Please count the lines below that contain the string "Gartner" and reply with the number alone.

┌─ EXTRACTED MATERIAL

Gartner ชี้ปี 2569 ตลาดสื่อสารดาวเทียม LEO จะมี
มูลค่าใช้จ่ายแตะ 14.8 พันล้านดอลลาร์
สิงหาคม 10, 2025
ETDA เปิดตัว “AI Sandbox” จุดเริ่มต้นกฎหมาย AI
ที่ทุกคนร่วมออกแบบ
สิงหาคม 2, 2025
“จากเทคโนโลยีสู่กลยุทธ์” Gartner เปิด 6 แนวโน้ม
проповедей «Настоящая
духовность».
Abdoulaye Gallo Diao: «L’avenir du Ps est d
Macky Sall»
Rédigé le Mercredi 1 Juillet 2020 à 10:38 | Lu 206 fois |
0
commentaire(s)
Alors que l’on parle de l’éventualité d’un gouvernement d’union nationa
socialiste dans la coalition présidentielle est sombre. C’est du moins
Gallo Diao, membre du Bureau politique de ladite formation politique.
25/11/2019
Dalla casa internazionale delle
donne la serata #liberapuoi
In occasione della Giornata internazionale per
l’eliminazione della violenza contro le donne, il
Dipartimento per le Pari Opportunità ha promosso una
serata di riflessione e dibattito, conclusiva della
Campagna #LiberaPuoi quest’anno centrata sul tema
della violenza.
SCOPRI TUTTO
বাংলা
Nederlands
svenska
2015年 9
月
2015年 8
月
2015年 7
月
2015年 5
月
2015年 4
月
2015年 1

└─

REPLY ::
2